2.1 iloc: Select by Position (Integer Index)¶
iloc stands for “index location” and is suitable for selecting rows using the default integer positions (0, 1, 2…). The syntax is df.iloc[row_range].
df.iloc[0:2]: Select the first 2 rows (positions 0 and 1, left-closed right-open interval)df.iloc[1]: Select the 2nd row (position 1)df.iloc[[0, 2]]: Select rows at positions 0 and 2
# Select the first 2 rows (positions 0 and 1)
first_two_rows = df.iloc[0:2]
print("iloc selection for first two rows:")
print(first_two_rows)
Output:
iloc selection for first two rows:
姓名 年龄 城市 销售额
0 小明 20 北京 1000
1 小红 22 上海 1500
2.2 loc: Select by Label (Custom Index)¶
loc stands for “label location” and is suitable for selecting rows using custom row labels (such as names, dates, etc.). If the row labels are default integers (0,1,2…), the effect is the same as iloc.
# Select rows with labels 0 and 2 (default integer labels)
selected_rows = df.loc[[0, 2]]
print("\nloc selection for rows with labels 0 and 2:")
print(selected_rows)
Output:
loc selection for rows with labels 0 and 2:
姓名 年龄 城市 销售额
0 小明 20 北京 1000
2 小刚 21 广州 800
Step 3: Conditional Filtering (Select Rows by Condition)¶
Conditional filtering refers to selecting rows that meet certain conditions (e.g., “age > 21”, “sales > 1000”) based on a column’s values. The core is boolean indexing.
3.1 Single Condition Filtering¶
Directly use df[condition], where the condition is a comparison expression for a column (e.g., df['年龄'] > 21).
# Filter rows where age is over 21
filtered_by_age = df[df['年龄'] > 21]
print("Rows where age > 21:")
print(filtered_by_age)
Output:
Rows where age > 21:
姓名 年龄 城市 销售额
1 小红 22 上海 1500
3 小丽 23 深圳 2000
3.2 Multiple Condition Filtering¶
To meet multiple conditions simultaneously, use & (AND) or | (OR) to connect conditions, and each condition must be wrapped in parentheses.

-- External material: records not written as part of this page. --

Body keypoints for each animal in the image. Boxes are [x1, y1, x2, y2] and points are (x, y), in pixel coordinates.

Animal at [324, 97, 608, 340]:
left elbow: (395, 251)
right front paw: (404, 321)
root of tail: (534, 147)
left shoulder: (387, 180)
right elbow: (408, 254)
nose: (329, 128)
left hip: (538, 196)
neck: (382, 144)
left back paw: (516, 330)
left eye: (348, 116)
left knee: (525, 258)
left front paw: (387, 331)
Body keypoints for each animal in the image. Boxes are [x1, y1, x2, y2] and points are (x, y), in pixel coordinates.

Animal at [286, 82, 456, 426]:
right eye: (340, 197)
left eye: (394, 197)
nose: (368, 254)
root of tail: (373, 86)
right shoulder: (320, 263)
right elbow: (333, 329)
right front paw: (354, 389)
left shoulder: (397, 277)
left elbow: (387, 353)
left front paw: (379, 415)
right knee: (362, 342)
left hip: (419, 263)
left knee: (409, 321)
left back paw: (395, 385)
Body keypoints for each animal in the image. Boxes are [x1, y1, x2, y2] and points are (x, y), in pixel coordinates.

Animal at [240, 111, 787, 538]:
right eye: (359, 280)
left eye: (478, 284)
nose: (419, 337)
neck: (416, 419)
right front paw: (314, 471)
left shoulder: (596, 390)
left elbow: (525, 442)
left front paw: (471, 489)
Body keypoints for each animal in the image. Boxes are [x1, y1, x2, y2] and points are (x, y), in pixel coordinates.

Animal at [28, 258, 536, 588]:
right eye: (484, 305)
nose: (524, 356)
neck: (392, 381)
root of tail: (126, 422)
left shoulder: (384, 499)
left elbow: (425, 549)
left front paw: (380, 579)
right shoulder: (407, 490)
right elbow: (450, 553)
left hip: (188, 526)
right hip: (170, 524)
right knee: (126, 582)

# Filter: sales > 1000 AND city is Shanghai
filtered_by_sales_and_city = df[(df['销售额'] > 1000) & (df['城市'] == '上海')]
print("\nRows where sales > 1000 and city is Shanghai:")
print(filtered_by_sales_and_city)
Output:
Rows where sales > 1000 and city is Shanghai:
姓名 年龄 城市 销售额
1 小红 22 上海 1500
Summary¶
Through the above 3 steps, you have mastered the core techniques of DataFrame data selection and filtering:
1. Column Selection: Use df['column_name'] (single column) or df[['column1', 'column2']] (multiple columns)
2. Row Selection: Use iloc[position] (integer position) or loc[label] (custom label)
3. Conditional Filtering: Use df[condition] (single condition) or df[(condition1) & (condition2)] (multiple conditions)
Key Reminder: For multiple condition filtering, use &/| instead of and/or, and wrap each condition in parentheses!
Practice more, and you will soon be proficient in these operations and lay the foundation for subsequent data analysis.